Extrait source
========================================

Si les films d’Hong Sang-soo nous ont habitués à de longues séquences de dialogues entre personnages assis, le dernier venu semble pousser le statisme à un degré jamais atteint. En dehors de quelques passages dans des ruelles, tout est ici concentré autour de tables. Tables de restaurant, mais surtout d’un café où une jeune femme, Areum, prête une oreille attentive aux conversations de clients qui l’entourent : deux jeunes gens, un vieil acteur et son amie, un autre acteur rejoint par une écrivaine, et enfin une étudiante qui affronte un professeur. Dans Grass, l’on observe les personnages plus qu’on ne les suit, et le film, en lieu et place d’intrigue, offre un assemblage de différentes conversations autour du personnage d’Areum.
Grass, comparé à de précédents films jouant d’effets de discontinuité ou de rapports de temps extrêmement marqués entre les séquences, perdant le spectateur entre le réel et le virtuel, le présent ou le passé, apparaît assez continu et limpide : Areum est à côté des autres, au sein d’un même espace. Le film, au-delà du resserrement spatial qui s’y opère, semble confirmer les propos d’Hong Sang-soo disant qu’il cherche dorénavant une forme plus discrète. Toutefois, la discrétion de la forme n’implique pas son abandon, au contraire. Sachant bien que les morceaux d’un film ne tiennent pas ensemble sans échafaudage, le cinéaste recourt ainsi à des rimes et répétitions habituelles, et a mis au point un protocole assez précis, quoique soumis à de menues variations, pour lier les conversations des inconnus et les interventions d’Areum : la conversation se poursuit un moment hors-champ alors que la jeune femme est apparue par un raccord ou un panoramique, et, après que son commentaire en off a pris le relais des paroles in, les personnages dont il est question font retour à l’image, le dispositif en faisant de véritables supports de réflexion.

========================================

Consignes
**a)** Traduisez en anglais cette phrase du texte sur le film Grass : « Toutefois, la discrétion de la forme n’implique pas son abandon, au contraire. »
**b)** Reprenez, s’il vous plaît, le texte sur le film Grass à la suite de sa dernière phrase.

Entrées de données
========================================

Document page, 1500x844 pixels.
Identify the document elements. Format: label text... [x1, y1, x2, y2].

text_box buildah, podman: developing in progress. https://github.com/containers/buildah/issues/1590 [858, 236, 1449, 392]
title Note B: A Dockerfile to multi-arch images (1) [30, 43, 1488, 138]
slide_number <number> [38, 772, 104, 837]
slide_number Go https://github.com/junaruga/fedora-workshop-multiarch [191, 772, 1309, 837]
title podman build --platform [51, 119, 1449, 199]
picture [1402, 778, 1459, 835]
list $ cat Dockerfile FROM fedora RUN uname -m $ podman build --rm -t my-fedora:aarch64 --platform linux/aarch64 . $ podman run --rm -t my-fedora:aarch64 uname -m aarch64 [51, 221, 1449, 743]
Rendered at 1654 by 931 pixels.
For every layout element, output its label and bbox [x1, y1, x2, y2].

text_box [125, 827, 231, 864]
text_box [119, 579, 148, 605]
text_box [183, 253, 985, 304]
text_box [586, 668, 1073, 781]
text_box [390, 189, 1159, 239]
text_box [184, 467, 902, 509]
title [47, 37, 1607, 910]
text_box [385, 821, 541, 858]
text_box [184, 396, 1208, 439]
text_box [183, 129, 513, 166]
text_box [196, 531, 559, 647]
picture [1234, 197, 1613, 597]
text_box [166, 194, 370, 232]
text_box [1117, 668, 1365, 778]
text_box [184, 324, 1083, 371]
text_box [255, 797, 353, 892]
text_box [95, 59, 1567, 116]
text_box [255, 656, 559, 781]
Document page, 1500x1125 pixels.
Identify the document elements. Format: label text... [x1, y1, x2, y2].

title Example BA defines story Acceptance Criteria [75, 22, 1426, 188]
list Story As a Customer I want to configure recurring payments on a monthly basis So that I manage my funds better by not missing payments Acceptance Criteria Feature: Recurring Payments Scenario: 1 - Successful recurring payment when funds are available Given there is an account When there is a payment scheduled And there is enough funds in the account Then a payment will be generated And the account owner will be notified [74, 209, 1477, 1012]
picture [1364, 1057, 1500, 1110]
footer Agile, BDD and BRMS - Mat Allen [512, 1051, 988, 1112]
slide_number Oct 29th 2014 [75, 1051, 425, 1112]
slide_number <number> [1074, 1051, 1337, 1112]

========================================

Réponses par consigne
**a)** However, the discretion of the form does not mean abandoning it; quite the opposite.

**b)**
Cette répétition formelle s’insère dans une série de rapports plus large, et au sein d’une structure faussement symétrique. Le récit est en effet comme divisé en son milieu par un ensemble de séquences où Areum quitte le café pour se rendre dans un restaurant où elle déjeune en compagnie de son frère et sa petite amie, avant de revenir à son point de départ. Une fois Areum de retour, tous les personnages apparus dans la première partie réapparaissent, mais suivant un ordre et des combinaisons inédites (deux duos se sont notamment assemblés en un quatuor). C’est ainsi que l’ordre de départ, qui pouvait donner une sensation d’arbitraire (pourquoi commencer avec les jeunes gens plutôt qu’avec le vieil acteur et son amie ?), prend peu à peu une nécessité interne, la répétition de plans montrant des personnages absorbés dans la contemplation des plantes qui se trouvent devant le café, ou la façon dont des personnages se croisent au gré des entrées et sorties, contribuant à augmenter au fur et à mesure la consistance de ce petit long-métrage.
Il faut toutefois ici faire une différence, essentielle pour le cinéma d’Hong Sang-soo : tous ces éléments sont structurants sans être immédiatement signifiants. Leur fonction n’est pas simplement de nous renseigner sur le caractère d’un personnage, sur l’évolution d’une relation, mais plutôt de se cumuler les uns avec les autres pour que le café mais aussi le récit tout entier apparaissent comme de purs lieux de circulation et de combinaison. La mise en scène de Grass peut se résumer ainsi : production de liaisons et de déliaisons entre des personnages qui n’ont en commun qu’un lieu – d’où, tout de même, l’importance d’une séparation entre l’intérieur du café et sa devanture. Et, conséquence de tout cela, Grass relève avant tout d’une composition de personnages (et non pas de blocs d’espace temps, comme c’est le cas dans d’autres films), donc d’une circulation de relations, d’histoires et de sentiments, cela autour d’Areum.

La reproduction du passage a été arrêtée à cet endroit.